- [Document excerpt]
╔══

Out now: The Video Vortex Reader


The Video Vortex Reader is a new collection of critical essays on online video, edited by Geert Lovink and Sabine Niederer published by the Institute of Network Cultures. It has just been launched, and it’s available for free download as a pdf!

The Video Vortex Reader is the first collection of critical texts to deal with the rapidly emerging world of online video – from its explosive rise in 2005 with YouTube, to its future as a significant form of personal media.

After years of talk about digital convergence and crossmedia platforms we now witness the merger of the Internet and television at a pace no-one predicted. These contributions from scholars, artists and curators evolved from the first two Video Vortex conferences in Brussels and Amsterdam in 2007 which focused on responses to YouTube, and address key issues around independent production and distribution of online video content. What does this new distribution platform mean for artists and activists? What are the alternatives?

╚══

- [Data listing]
╔══

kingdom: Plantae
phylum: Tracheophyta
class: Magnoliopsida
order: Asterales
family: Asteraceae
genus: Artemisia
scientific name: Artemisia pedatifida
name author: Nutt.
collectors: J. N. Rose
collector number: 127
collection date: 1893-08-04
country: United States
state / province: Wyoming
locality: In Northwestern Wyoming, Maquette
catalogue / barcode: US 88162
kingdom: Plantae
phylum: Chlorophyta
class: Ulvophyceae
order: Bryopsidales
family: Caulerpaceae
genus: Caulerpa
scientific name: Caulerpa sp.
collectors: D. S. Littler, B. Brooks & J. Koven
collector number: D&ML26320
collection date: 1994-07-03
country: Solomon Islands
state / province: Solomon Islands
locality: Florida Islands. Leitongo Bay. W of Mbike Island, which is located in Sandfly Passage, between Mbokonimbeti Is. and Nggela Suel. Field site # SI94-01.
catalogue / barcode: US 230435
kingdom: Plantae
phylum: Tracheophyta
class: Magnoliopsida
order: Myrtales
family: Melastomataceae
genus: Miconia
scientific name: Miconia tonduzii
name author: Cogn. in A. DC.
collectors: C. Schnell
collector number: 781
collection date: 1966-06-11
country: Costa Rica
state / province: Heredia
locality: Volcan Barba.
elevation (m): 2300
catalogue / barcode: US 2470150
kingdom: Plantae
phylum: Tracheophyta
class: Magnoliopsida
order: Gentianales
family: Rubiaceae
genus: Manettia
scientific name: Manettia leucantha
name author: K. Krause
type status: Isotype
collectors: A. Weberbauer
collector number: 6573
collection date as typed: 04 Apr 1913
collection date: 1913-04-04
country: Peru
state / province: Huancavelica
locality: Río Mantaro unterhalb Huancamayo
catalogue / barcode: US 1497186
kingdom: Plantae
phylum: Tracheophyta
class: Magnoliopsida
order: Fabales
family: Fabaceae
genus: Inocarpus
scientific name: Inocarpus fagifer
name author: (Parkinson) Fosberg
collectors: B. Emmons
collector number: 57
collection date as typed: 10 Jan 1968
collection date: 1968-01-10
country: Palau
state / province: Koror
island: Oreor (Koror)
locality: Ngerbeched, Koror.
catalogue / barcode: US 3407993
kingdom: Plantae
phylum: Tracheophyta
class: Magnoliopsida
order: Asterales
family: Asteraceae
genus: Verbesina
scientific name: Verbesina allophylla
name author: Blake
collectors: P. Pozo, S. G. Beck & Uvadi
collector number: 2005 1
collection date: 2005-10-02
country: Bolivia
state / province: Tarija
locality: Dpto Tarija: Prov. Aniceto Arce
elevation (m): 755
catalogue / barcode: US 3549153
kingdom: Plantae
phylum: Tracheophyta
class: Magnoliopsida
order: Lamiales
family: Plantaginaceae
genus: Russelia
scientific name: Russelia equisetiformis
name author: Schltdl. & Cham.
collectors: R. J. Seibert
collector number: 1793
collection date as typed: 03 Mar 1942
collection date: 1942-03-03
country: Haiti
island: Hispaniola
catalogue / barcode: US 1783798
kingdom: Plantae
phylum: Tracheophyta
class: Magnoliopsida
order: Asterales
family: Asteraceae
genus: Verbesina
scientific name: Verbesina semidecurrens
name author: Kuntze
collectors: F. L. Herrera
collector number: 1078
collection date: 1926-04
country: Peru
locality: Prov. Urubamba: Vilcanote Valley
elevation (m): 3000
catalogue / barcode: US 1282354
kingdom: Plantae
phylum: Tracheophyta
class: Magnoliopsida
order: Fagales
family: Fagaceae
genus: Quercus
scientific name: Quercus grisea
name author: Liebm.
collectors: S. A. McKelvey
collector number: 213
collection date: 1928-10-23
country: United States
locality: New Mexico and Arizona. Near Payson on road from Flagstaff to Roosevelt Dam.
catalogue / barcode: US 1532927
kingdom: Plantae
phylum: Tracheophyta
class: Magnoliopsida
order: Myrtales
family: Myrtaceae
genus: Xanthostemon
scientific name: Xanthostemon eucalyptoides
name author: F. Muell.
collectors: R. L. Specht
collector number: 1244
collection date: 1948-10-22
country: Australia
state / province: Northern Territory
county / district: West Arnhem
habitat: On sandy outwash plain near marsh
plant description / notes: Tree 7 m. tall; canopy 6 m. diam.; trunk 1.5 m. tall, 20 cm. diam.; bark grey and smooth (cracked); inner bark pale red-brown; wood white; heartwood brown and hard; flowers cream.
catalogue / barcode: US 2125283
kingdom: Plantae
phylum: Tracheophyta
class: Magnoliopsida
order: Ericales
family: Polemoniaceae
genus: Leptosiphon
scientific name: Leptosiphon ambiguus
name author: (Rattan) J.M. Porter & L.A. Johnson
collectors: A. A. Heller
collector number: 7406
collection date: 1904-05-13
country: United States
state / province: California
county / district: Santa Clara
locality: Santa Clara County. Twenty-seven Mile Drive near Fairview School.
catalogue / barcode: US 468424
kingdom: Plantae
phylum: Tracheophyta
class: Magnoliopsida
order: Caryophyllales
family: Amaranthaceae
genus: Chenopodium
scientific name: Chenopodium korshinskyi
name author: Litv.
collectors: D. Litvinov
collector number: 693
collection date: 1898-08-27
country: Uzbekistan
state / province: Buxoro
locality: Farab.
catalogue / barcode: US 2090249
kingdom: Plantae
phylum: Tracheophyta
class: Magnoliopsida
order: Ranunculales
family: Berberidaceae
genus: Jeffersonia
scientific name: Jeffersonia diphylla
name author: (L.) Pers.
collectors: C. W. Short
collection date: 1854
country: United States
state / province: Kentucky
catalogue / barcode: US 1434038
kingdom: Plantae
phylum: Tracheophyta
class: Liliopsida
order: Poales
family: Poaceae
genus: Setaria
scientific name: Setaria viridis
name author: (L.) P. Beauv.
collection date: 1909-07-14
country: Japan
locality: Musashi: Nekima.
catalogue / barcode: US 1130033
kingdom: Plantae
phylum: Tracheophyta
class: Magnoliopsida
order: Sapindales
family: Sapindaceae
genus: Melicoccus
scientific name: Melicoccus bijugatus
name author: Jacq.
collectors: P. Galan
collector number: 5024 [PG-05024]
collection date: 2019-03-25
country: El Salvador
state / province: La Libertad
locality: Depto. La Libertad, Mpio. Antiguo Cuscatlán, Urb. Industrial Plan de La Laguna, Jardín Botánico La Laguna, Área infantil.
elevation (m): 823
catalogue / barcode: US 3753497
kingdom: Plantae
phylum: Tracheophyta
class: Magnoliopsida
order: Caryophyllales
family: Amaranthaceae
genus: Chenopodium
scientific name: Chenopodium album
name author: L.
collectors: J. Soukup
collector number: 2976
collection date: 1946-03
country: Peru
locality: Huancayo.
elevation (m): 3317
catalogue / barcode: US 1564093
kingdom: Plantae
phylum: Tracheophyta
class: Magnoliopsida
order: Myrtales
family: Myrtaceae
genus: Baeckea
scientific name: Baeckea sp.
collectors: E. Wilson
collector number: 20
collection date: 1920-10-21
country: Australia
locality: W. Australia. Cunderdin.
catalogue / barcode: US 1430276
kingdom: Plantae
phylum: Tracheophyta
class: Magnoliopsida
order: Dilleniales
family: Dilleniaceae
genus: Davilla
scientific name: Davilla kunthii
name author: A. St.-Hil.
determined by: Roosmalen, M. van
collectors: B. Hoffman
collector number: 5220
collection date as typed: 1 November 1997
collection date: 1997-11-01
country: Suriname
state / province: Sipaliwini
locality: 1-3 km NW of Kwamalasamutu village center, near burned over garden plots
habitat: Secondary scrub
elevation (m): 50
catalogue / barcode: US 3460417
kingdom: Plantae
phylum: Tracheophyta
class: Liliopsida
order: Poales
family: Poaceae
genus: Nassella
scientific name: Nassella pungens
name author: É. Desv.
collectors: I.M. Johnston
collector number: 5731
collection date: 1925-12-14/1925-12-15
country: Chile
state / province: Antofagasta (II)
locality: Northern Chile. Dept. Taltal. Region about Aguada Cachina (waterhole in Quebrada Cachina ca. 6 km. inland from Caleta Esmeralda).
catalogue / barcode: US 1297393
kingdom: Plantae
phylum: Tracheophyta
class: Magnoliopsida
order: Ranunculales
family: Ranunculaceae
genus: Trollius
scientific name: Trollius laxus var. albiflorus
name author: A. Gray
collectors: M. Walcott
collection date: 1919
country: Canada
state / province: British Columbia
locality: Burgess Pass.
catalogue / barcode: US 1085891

╚══

- [To do]
A) Read the Video Vortex Reader announcement and decide whether each statement agrees with it. Answer yes or no for each, and quote the deciding words from the text exactly.
(i) The collection can be downloaded for free as a pdf.
(ii) The first two Video Vortex conferences were held in 2005.
(iii) The Institute of Network Cultures published the collection.
B) Please rewrite the Video Vortex Reader announcement from "Out now: The" up to and including "download as a pdf!", substituting "critical writings" for "critical essays".
C) Continue the Video Vortex Reader announcement after its final sentence.

- [Answers for this exercise]
A)
(i) Yes: "it’s available for free download as a pdf!"
(ii) No: "the first two Video Vortex conferences in Brussels and Amsterdam in 2007"
(iii) Yes: "published by the Institute of Network Cultures"

B)
Out now: The Video Vortex Reader


The Video Vortex Reader is a new collection of critical writings on online video, edited by Geert Lovink and Sabine Niederer published by the Institute of Network Cultures. It has just been launched, and it’s available for free download as a pdf!

C)
Contributors: Tilman Baumgärtel, Jean Burgess, Dominick Chen, Sarah Cook, Sean Cubitt, Stefaan Decostere, Thomas Elsaesser, David Garcia, Alexandra Juhasz, Nelli Kambouri and Pavlos Hatzopoulos, Minke Kampman, Seth Keen, Sarah Késenne, Marsha Kinder, Patricia Lange, Elizabeth Losh, Geert Lovink, Andrew Lowenthal, Lev Manovich, Adrian Miles, Matthew Mitchem, Sabine Niederer, Ana Peraica, Birgit Richard, Keith Sanborn, Florian Schneider, Tom Sherman, Jan Simons, Thomas Thiel, Vera Tollmann, Andreas Treske, Peter Westenberg.

That’s a very good line-up of scholars and practitioners coming from a range of disciplinary perspectives, so check it out.

I have a chapter in it called ‘All Your Chocolate Rain Are Belong to Us? Viral Video, YouTube and the Dynamics of Participatory Culture.’ I used the creative activity that occurred around two of the most popular videos of 2007 – Chocolate Rain and Guitar – to reconsider the dynamics of popular culture in YouTube, according to a distributed and participatory framework rather than a ‘producerly’ one.